Not if you read on and find out why even low-sensitivity data needs monitoring and protection …
As global privacy regulations have become more stringent over the last few years, businesses have had to take the problem of “shadow data” more seriously in order to ensure compliance.
Within the past year, several key jurisdictions like China, Thailand, Indonesia and Sri Lanka have either adopted or are in the process of introducing their inaugural comprehensive privacy laws. In Singapore, the authorities are set to provide advisory guidelines on incorporating personal data into AI systems by the end of 2023, with ongoing efforts to update data protection measures in response to Generative AI tools such as ChatGPT.
The increasingly stringent regulatory environment is prompting organizations to beef up their data discovery and classification protocols in ways that can also provide an easier path for remediating specific data types. Remediation encompasses actions such as deletion, masking, tokenization and data encryption.
Most organizations will focus on discovering and classifying data assets perceived to be sensitive in nature or part of critical services, ignoring data in non-production environments, as well as data perceived to be low value or inconsequential. This is a mistake!
What needs protecting? Everything!
In simplistic terms, data can be classified according to three sensitivity levels:
- High sensitivity: Personally identifiable (PI) data that, if compromised and misused, could lead to identity theft and financial fraud; data such as financial records or intellectual property that, if compromised or destroyed in an unauthorized transaction, would have a catastrophic impact
- Medium sensitivity: Data that is intended for internal use only, such as emails or documents, but contains no confidential information, so it would be less than catastrophic if compromised or destroyed
- Low sensitivity: Data intended for public use, such as marketing materials or website content
Many businesses assume that once they have classified data, the next logical step is to put protective measures in place to safeguard their high and medium sensitivity data. Meanwhile, low sensitivity data can be ignored, as it is intended for public use, or the company will not be fined if it gets leaked. Right?
This assumption is dangerous. Think of it like a house. If you classify all the items in your home according to the value you place on them (high, medium and low value), you would remove only some security measures around the low value items. The fact is, if someone can come into your house whenever they like, it does not matter if they take only the unimportant stuff to begin with: you have given them a huge amount of insight into where and how the high value items are stored.
The same holds true for data. While low-risk data environments may not pose any sort of immediate risk, the fact that hackers can move in undetected and make a little home for themselves is a significant threat.
Once inside, cybercriminals can perform reconnaissance, to identify where all high sensitivity data resides, what the security controls look like, and who the database administrators are. The hackers will also have all the time in the world to work out how to exfiltrate data from the environment in future. Once they have all of that information, they can choose their moment to spear-phish the right employee and exfiltrate valuable data.
The bottom line is that: if security controls are only in place for high sensitivity data and data environments, enterprises must be in the right place at the right time if they are going to stop a breach in its tracks. This is because when hackers are ready to exfiltrate sensitive data, they typically do it in one of two ways: either at speed (in hours, days, weeks) and with quick exits, or over a long period of time (sometimes years) where vast amounts of data is drip-fed out of environments that typically have poor security and monitoring controls in place.
Monitoring all data and data access, including low sensitivity data and data environments, is where hackers are undertaking their reconnaissance activities.

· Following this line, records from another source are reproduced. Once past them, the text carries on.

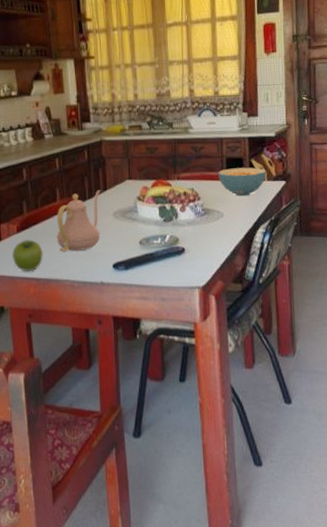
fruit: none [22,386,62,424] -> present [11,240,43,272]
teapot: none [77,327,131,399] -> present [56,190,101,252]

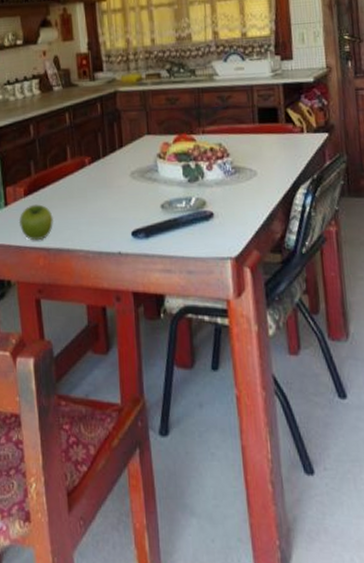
teapot: present [56,190,101,252] -> none [67,147,117,218]
cereal bowl: present [218,167,267,197] -> none [249,118,306,152]

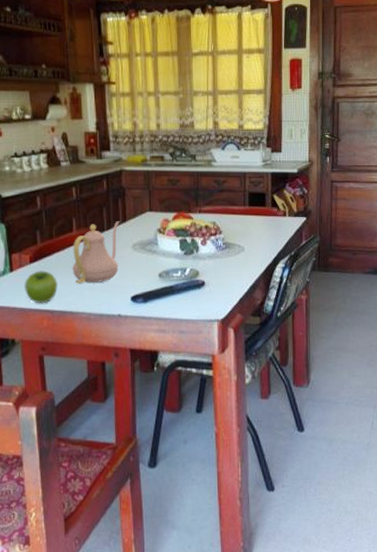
teapot: none [67,147,117,218] -> present [72,221,120,284]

Stopping hackers before they strike
Discovery and classification of data has become the cornerstone to understanding the business risk data poses to any organization. It is also central to maintaining compliance worldwide, and to the overcoming of some of the issues around data security.
Yet, it would be a mistake to associate regulatory compliance with only high quality data security. Good data security means that no data is ignored, even if it has been classified as low sensitivity and low risk. The latter environments are where hackers live, watch, learn, and wait for the perfect moment to pounce and steal valuable assets.
For businesses committed to creating robust data security within their environments, the objective should not be merely a reactive intervention but proactive identification before threats are discovered. Achieving this demands equal vigilance in monitoring data of all sensitivity levels.